=== RECORDS FOR THE TASK ===
↓↓↓

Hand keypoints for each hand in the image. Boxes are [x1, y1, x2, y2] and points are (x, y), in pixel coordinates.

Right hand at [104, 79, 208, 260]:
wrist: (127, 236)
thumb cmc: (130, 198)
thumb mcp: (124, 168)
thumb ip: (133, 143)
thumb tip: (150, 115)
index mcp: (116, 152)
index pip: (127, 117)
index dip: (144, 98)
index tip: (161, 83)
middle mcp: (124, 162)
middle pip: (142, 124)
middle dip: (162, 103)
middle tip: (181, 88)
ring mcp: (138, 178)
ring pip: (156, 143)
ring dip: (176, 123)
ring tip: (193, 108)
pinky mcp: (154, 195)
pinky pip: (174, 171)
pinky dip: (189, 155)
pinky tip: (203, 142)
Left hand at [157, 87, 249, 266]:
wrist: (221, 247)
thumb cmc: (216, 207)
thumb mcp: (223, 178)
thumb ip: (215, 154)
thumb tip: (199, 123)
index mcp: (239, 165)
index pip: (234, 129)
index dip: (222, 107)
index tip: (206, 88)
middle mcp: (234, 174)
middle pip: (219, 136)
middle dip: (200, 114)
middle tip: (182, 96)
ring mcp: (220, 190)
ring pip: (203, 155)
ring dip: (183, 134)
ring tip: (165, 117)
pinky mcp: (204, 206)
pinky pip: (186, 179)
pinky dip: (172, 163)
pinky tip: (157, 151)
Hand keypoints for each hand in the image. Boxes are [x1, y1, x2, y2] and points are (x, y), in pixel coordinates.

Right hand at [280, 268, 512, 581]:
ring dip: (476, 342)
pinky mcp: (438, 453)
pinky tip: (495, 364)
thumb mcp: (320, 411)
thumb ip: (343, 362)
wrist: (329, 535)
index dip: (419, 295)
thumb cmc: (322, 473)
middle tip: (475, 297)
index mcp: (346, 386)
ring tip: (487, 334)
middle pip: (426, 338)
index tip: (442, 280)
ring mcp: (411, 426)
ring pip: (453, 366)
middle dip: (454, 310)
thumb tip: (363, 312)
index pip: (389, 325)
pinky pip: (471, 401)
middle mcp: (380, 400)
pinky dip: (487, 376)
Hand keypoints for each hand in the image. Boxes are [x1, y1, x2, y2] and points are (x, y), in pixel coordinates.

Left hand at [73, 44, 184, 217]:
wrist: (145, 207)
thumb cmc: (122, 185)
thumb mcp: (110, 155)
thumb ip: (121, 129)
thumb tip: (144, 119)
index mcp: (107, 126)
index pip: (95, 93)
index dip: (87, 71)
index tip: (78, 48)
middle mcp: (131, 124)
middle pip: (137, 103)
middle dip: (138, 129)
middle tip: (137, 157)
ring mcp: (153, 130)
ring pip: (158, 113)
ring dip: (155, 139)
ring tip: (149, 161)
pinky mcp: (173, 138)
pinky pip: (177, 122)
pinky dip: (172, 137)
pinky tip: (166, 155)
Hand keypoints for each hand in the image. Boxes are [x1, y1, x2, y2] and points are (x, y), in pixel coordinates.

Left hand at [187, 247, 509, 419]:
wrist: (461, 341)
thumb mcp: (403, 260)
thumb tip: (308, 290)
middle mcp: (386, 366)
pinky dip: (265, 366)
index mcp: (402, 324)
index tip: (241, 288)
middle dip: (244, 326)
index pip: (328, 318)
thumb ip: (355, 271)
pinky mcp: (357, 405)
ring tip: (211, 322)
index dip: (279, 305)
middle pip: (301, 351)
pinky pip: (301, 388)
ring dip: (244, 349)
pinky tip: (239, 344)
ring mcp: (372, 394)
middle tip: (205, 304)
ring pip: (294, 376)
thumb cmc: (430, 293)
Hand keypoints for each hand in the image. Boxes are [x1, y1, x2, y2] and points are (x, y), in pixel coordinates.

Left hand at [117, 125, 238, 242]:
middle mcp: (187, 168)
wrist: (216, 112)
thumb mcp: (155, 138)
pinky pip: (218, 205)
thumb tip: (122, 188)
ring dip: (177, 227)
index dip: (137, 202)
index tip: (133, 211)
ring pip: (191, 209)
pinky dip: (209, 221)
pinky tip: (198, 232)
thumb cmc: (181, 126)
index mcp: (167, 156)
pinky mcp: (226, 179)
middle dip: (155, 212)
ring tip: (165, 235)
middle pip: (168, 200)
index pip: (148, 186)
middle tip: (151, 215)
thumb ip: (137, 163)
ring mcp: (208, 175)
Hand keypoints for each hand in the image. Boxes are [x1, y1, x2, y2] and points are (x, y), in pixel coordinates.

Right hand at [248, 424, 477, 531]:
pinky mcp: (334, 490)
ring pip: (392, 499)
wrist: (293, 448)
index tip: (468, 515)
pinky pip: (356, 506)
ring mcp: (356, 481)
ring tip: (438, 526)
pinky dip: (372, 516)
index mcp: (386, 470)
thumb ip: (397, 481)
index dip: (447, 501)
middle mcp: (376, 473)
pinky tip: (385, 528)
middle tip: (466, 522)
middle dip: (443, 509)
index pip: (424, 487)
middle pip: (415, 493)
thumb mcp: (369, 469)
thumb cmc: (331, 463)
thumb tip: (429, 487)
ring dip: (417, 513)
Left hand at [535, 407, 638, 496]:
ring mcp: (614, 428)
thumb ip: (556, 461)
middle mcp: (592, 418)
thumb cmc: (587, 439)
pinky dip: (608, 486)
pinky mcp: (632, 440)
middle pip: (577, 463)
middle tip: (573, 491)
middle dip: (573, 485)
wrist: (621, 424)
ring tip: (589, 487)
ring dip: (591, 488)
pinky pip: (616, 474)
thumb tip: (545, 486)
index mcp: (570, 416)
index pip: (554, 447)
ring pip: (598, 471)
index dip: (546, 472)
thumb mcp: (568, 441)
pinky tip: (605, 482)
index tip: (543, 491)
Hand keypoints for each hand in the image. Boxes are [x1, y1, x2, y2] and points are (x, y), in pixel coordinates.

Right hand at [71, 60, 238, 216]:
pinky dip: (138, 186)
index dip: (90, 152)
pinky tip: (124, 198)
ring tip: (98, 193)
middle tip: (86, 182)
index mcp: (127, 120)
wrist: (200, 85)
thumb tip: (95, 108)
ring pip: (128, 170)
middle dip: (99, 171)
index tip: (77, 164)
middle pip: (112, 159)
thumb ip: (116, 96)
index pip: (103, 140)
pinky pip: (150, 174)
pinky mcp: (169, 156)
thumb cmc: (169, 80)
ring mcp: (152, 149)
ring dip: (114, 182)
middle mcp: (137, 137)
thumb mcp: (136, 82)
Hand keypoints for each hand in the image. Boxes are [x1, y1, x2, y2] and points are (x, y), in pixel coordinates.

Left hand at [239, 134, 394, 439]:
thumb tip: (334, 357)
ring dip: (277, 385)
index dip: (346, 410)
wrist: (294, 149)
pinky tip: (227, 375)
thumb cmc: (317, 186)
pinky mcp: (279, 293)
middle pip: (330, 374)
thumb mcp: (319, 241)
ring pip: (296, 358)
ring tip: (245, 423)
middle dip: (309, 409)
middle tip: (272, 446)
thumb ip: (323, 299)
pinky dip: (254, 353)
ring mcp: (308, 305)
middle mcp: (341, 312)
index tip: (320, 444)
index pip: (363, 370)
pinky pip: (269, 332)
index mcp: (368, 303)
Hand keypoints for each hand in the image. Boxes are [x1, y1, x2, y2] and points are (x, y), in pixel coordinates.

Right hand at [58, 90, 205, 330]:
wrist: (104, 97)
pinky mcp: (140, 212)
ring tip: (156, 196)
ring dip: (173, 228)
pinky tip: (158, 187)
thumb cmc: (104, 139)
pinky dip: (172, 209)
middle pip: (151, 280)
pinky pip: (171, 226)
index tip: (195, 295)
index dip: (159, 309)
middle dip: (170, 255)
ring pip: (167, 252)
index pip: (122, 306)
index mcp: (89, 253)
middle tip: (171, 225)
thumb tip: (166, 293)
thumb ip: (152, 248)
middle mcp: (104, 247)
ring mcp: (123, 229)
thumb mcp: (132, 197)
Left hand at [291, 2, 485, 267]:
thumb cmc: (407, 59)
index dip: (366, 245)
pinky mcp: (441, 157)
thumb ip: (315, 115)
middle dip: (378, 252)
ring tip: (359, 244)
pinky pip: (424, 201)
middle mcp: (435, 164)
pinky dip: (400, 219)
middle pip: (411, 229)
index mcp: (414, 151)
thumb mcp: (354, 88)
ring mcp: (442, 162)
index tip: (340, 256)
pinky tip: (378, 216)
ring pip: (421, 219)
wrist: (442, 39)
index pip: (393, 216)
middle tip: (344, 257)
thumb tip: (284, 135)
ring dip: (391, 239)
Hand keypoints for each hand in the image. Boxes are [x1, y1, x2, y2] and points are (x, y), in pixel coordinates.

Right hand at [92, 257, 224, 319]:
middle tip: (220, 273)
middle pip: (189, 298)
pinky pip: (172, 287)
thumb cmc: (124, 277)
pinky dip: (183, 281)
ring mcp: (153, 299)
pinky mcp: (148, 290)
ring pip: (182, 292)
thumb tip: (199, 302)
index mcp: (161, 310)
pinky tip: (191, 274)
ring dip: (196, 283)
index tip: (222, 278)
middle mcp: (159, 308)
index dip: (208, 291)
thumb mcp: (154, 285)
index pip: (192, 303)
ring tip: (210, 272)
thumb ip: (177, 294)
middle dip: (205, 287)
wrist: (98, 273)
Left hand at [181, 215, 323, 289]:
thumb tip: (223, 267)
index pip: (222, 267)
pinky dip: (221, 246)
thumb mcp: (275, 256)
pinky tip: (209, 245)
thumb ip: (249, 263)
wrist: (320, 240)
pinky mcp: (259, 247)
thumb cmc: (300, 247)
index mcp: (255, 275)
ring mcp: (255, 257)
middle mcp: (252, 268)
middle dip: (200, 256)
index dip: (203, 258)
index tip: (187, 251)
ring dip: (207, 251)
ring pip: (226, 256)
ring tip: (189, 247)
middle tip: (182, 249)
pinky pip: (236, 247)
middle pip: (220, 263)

↑↑↑

=== PROBLEM DESCRIPTION ===
What are the exact lines from the beginning of the material through the line containing "ring tip: (193, 108)"? Write out those lines alone.

=== WRITTEN RESPONSE ===
Hand keypoints for each hand in the image. Boxes are [x1, y1, x2, y2] and points are (x, y), in pixel coordinates.

Right hand at [104, 79, 208, 260]:
wrist: (127, 236)
thumb cmc: (130, 198)
thumb mcp: (124, 168)
thumb ip: (133, 143)
thumb tip: (150, 115)
index mcp: (116, 152)
index pip: (127, 117)
index dip: (144, 98)
index tip: (161, 83)
middle mcp: (124, 162)
middle pip: (142, 124)
middle dip: (162, 103)
middle tip: (181, 88)
ring mcp: (138, 178)
ring pip: (156, 143)
ring dip: (176, 123)
ring tip: (193, 108)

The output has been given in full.